- **Problem 1**
What span of years does the study described in the Prairie Fairies passage cover?

- **Given text**
In Prairie Fairies: A History of Queer Communities and People in Western Canada, Valerie Korinek draws from an extensive array of archival materials and oral history interviews that provide a glimpse into the social, political, and cultural worlds of queer people living in five major urban centres – Winnipeg, Saskatoon, Regina, Edmonton, and, briefly, Calgary – from 1930 to 1985. This study contributes to ongoing efforts to reveal or recover past queer subcultures that may be less obvious or legible as queer, in this case, the histories of gay, lesbian, and queer experience across the Canadian prairies. These prairie cities in Manitoba, Saskatchewan, and Alberta are not known for being queer hubs like Vancouver, Toronto, and Montreal, cities that have long been associated with visible queer communities, "gaybourhoods," political activism, and internationally known Pride festivals. Prairie Fairies refutes the representation of queer community and activism as possible and sustainable only in specific urban centres, and illustrates the ways that gay, lesbian, and queer people have made communities not in spite of where they live, but that were enabled though the realities of prairie life.

- **Records shown**

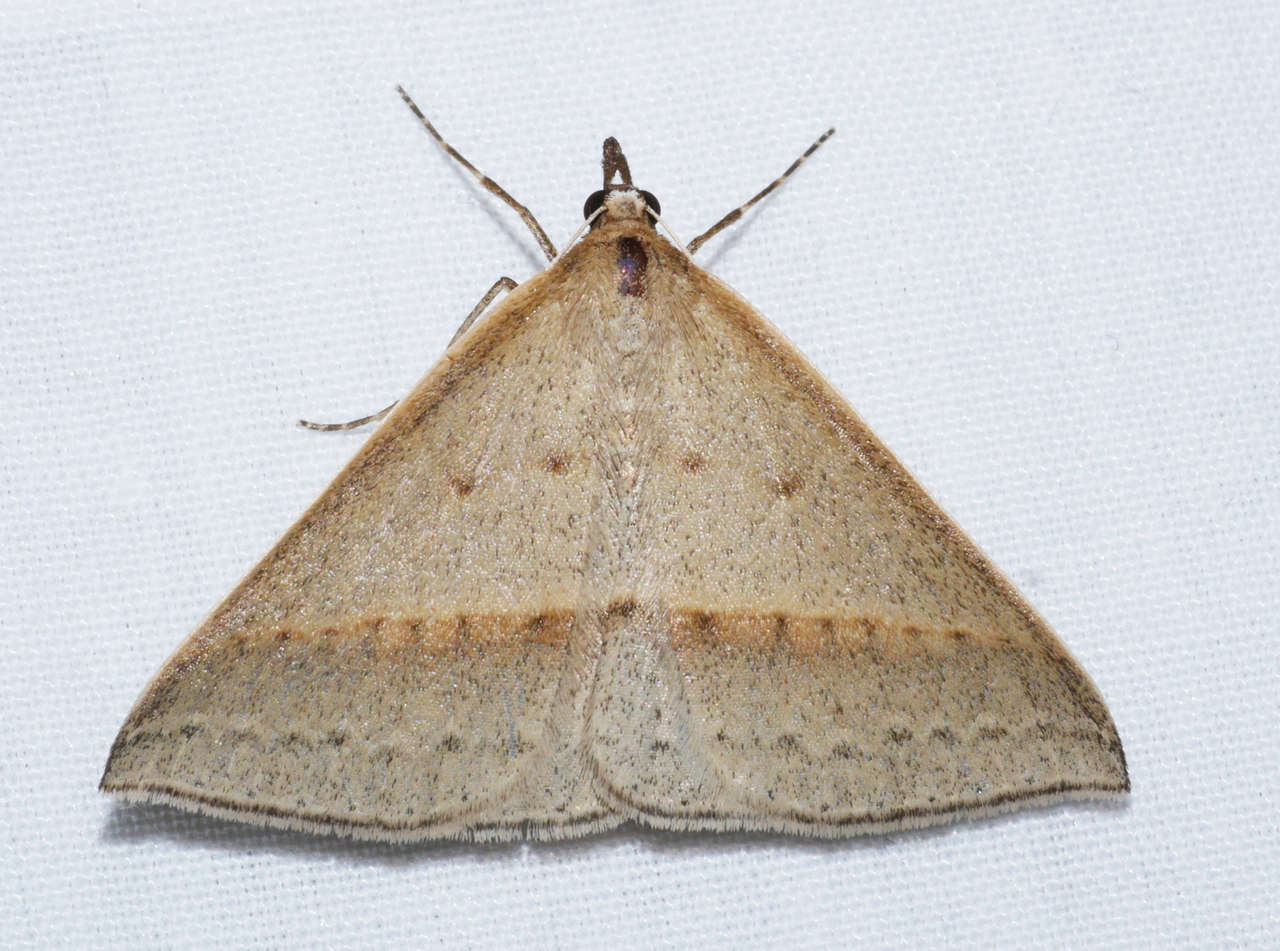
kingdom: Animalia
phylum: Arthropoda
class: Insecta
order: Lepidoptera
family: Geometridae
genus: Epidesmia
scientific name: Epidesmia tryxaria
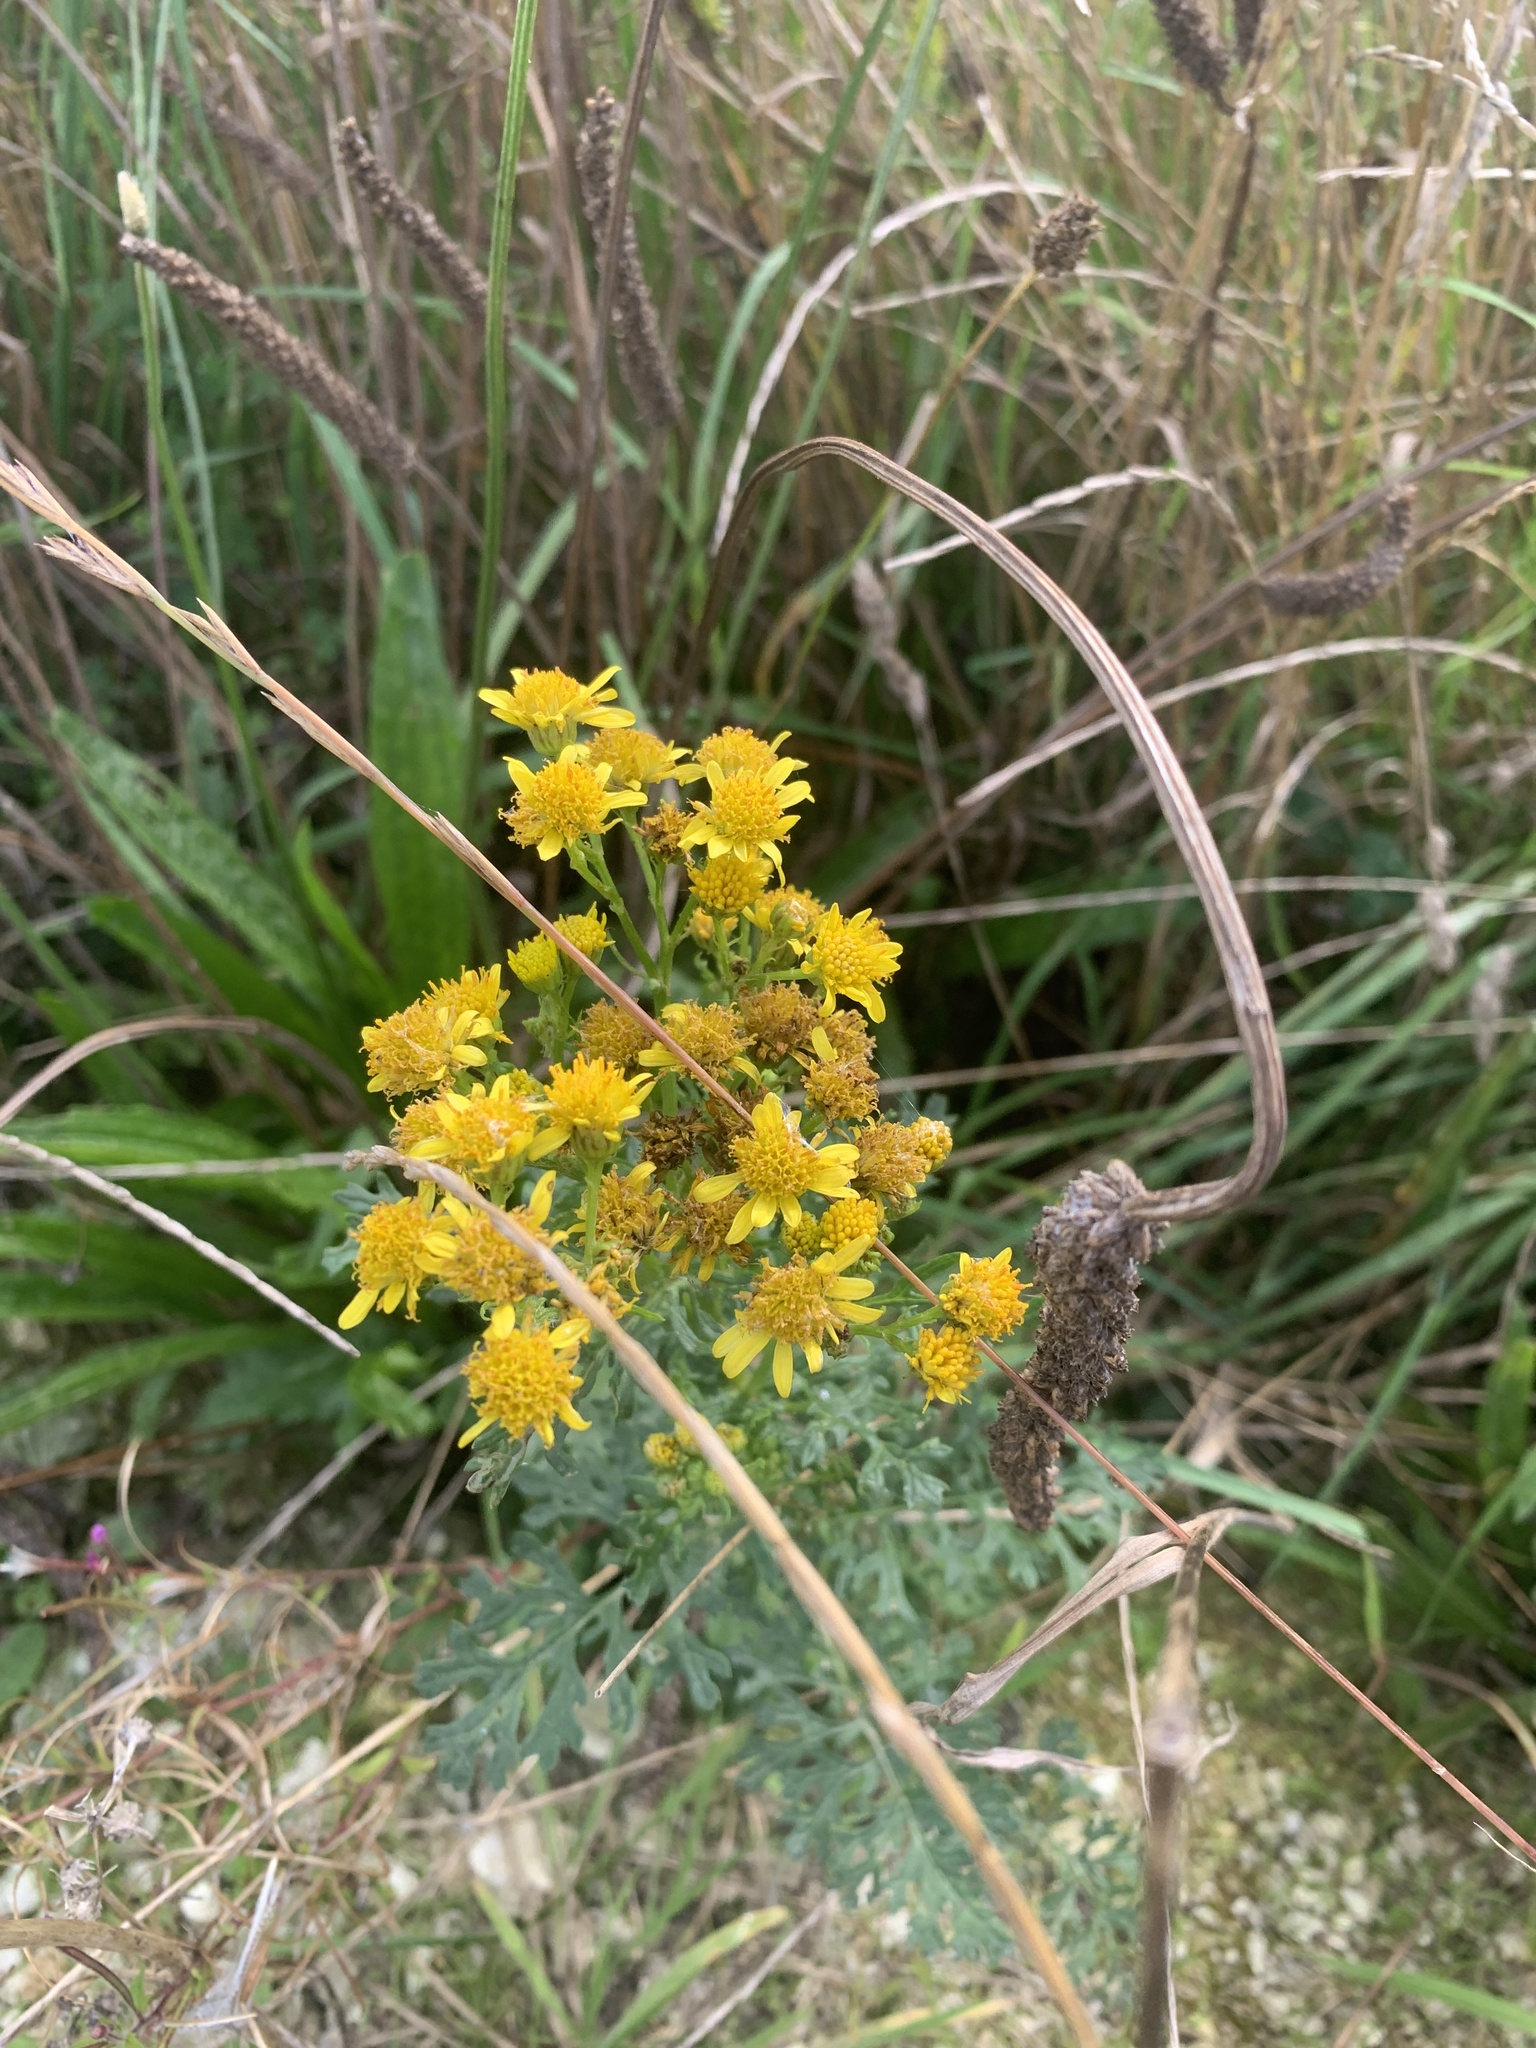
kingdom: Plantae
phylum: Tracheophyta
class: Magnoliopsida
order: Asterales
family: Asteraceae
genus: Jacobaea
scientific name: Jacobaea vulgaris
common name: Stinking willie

- **Problem 2**
List each line of the records that contains the string "name".

- **Complete output 1**
1930 to 1985

- **Complete output 2**
scientific name: Epidesmia tryxaria
scientific name: Jacobaea vulgaris
common name: Stinking willie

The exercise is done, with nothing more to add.